Strella’s head then falls off as she is obviously revealed to be an android. The Doctor apparently “heard it spark.” All the pomp and circumstance is postpone for the next day; Lamia is intrigued by the Key to Time which she eventually asks Romana about. “I’ve blunted two diamond drills on it.” Poor Romana can’t tell a lie and is not allowed to have her stone back. Lamia has somehow managed to construct a Romana android that is very accurate, if a bit lifeless—“the Doctor will spot it immediately.” The original FemmBot, it conceals a not-very-subtle assassination device. One wonders what exactly they mean by, “The android is programmed to kill in other ways.” However, Romana takes advantage of a moment’s distraction to take what I assumed was a syringe to stab Lamia with, but is actually a lock-pick which she conveniently uses to set herself free from the dungeon. She wants to help Reynart escape as well, but he is too weak to try. She bolts off to escape and can’t get the horse started. :-D “Go, charger, start!”

The Doctor has taken the opportunity to repair back to the hunting lodge to improve the android’s circuitry—“a trifle more intelligent than the real one.” Pigbin Tarquin comes with a message for the Doctor to meet Lamia so they can make an exchange—Romana for safe passage for Grendel (or something like that; it’s so obviously a trap it makes no difference). They meet in a wonderful pavilion building, 12 hours early as it happens, and then Grendel surrounds the place, bombards it (why it doesn’t ignite when it’s apparently wood I don’t know), accidentally kills Lamia (for which he feels a sliver of remorse), and eventually the Doctor and K9 get away.

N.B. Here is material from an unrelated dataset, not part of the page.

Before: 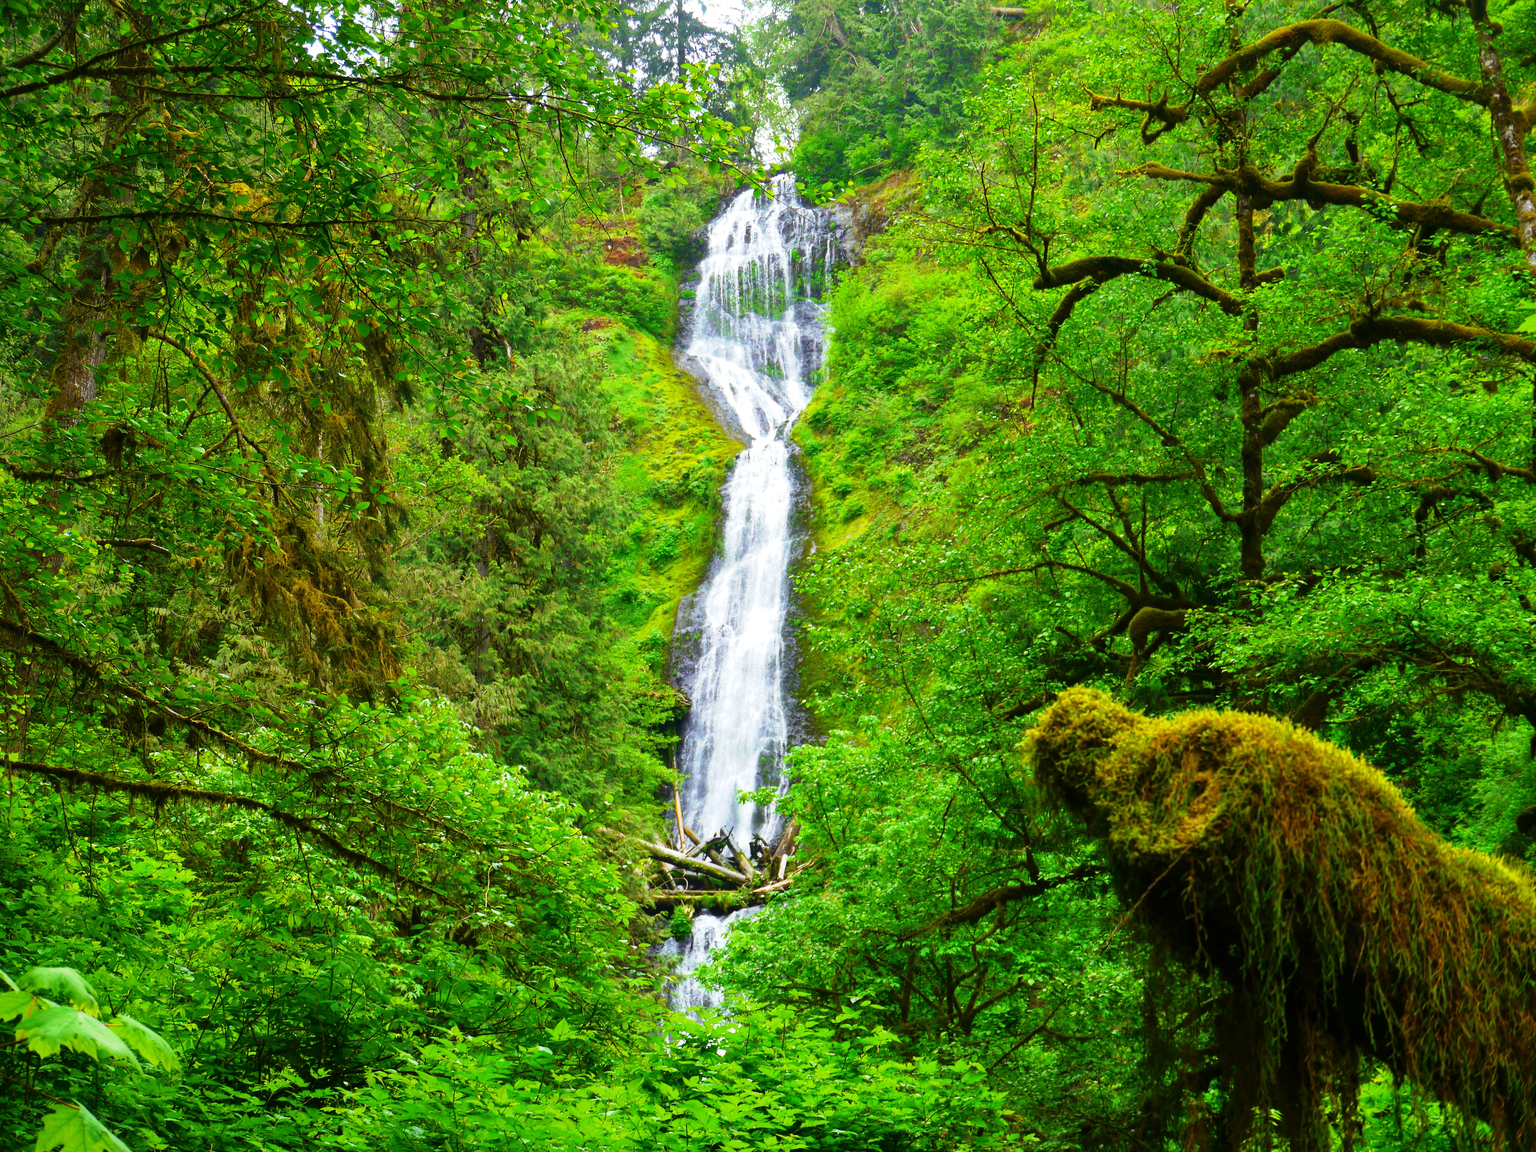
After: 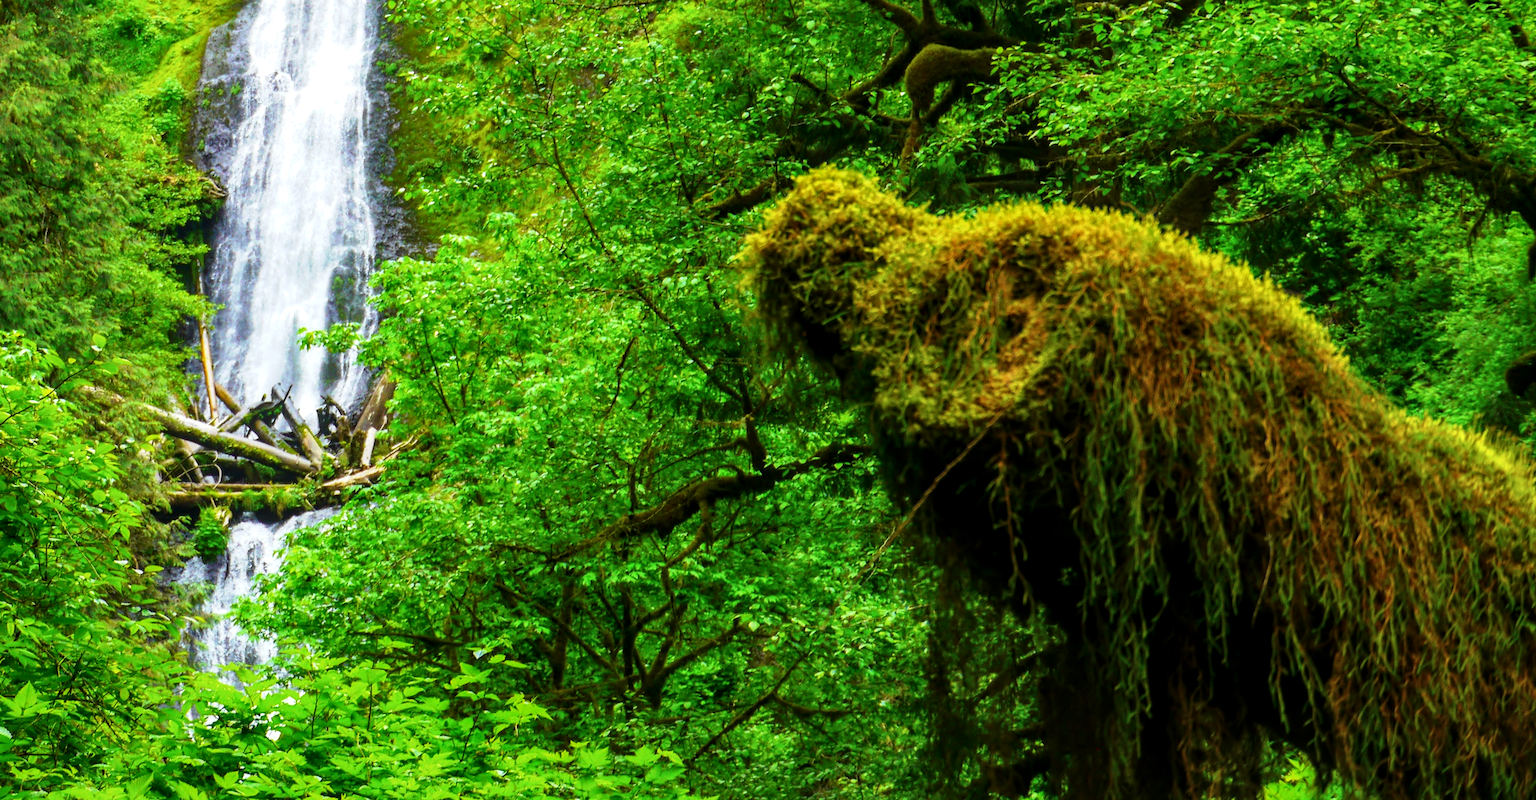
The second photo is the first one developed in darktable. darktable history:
local contrast: on, module defaults
crop and rotate: left 35.509%, top 50.238%, bottom 4.934%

Grendel brings the white flag of truce to the hunting lodge and honorable Zardek agrees to let him in. He discusses “kingmaking” with the Doctor—“you would make an excellent king,” though that’s interesting in comparison to what the Ninth Doctor says later, “I make a very bad god.” Foiled, Grendel runs off, somehow having grabbed Romana (WTF?) and having thrown a spear into the android, effectively harpooning it. I’m not the only one to think of Grendel’s ambition like that of Richard III, and frankly I would have enjoyed if his character was more Richard III-like. With the fake Reynard destroyed and Princess Strella refusing to take any part in Grendel’s plans, he blackmails Reynard and Romana into doing what he wants so that Strella’s life is saved. Romana, not knowing Strella, could have called Grendel’s bluff, I think, but Reynart of course knows her personally. So they consent to dress up and have a fake marriage (much like Richard III talked Anne into marrying him, and Grendel’s plan is to discard Romana as soon as he gotten to the throne, as Richard let Anne waste away). Strella’s costume appears to have been recycled from “Monster of Peladon.”

The Doctor and K9 are doing the rescuing, enjoying a fun boat ride across the Grock castle moat in the darkness to later unlock the front door. The Doctor relishes breaking up the wedding and even more so, in a boldly and hilariously Pertwee-like move, the duel between himself and Grendel. This is highly unusual in Doctor Who, brings to mind both Hamlet and the later duel between the Dread Pirate Roberts and Inigo Montoya. In the meantime, Romana follows Grendel’s majordomo and prevents him from killing the unsuspecting Strella; they have an amusing and cute conversation between the two of them. Grendel leaves to fight another day, the Doctor has to rescue K9 from the boat, and no one dies except poor unhappy Lamia. The Doctor cruelly teases Romana about the whereabouts of the Key to Time, which he has thoughtfully saved from Lamia’s workshop.

Like the sunny but uncomplicated “Black Orchid,” it’s difficult to bear a grudge against “Androids of Tara.”